Arab Art in Tehran

A major fault line hugs the coast of the Persian Gulf, where the Arabian plate grinds up against Eurasia. The historic rivalry between Iran and the Arab nations across the Gulf underwrites today’s increasingly tense jostling for territory, religious influence, and geopolitical dominance. New fissures have emerged in the proxy wars currently playing out in Yemen and Syria; animosity between Iran and member states of the Gulf Cooperation Council (GCC) is at an all-time high.

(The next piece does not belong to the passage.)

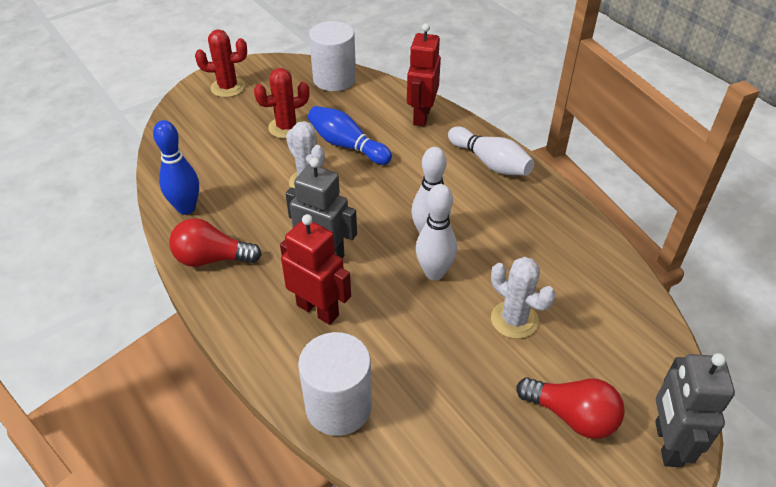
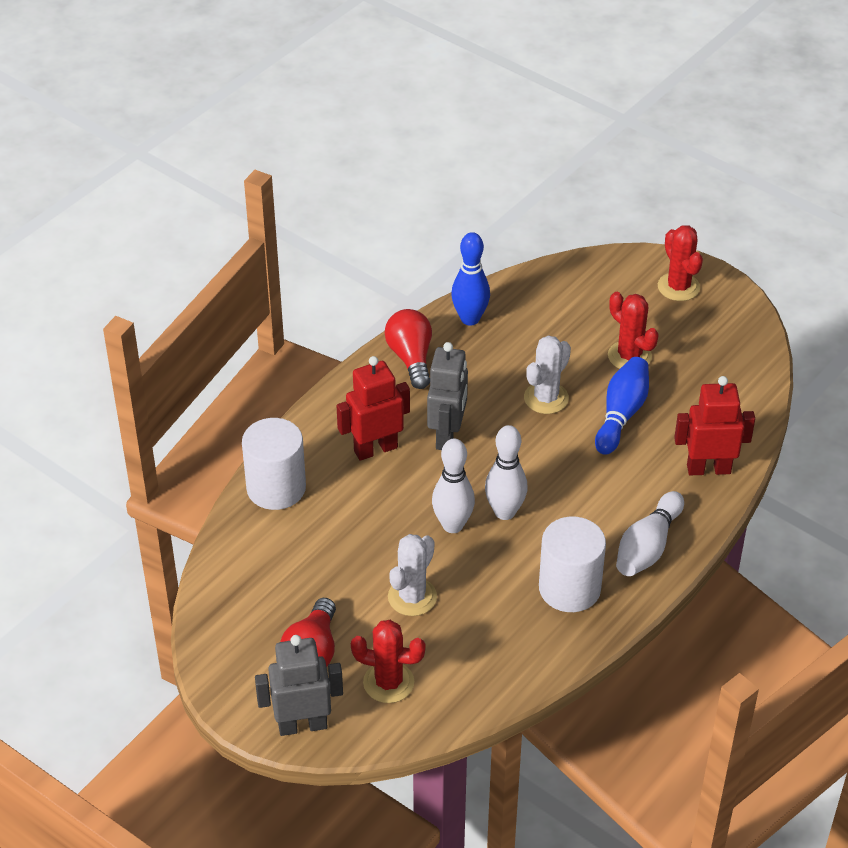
camera: 75 degrees right, 0 degrees up
(318, 310) = (375, 449): red robot -> red robot turned 135 degrees counterclockwise
(334, 79) = (743, 373): white cylinder -> white cylinder (569, 588)
(616, 359) = (388, 682): none -> red cactus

What better time, then, to show Arab artists for the first time in Iran? Mohsen Gallery in Tehran has taken up the historic task with “Spheres of Influence,” a group show organized by New York-based curator Lila Nazemian, on view through May 11. It seems hard to believe that works by Arab artists haven’t appeared in Tehran before—especially when the United Arab Emirates serves as the primary clearinghouse for Iranian art—until you consider just how heavily domestic their scene has been in the last century. The closest analogue was the display of work by Turkish artists at the 1966 Tehran Biennial—Middle Easterners, but not Arabs. Even the much-beleaguered Tehran Museum of Contemporary Art’s formidable collection of Western blue-chip works has remained largely unseen since 1979. Nazemian has judiciously avoided attempting a survey, instead putting together a tight five-person show. Significantly, all the artists are from either Gulf countries (Saudi Arabia, Kuwait, the UAE) or Iraq, an associate GCC member until 1990; most could not attend because of the volatile political climate.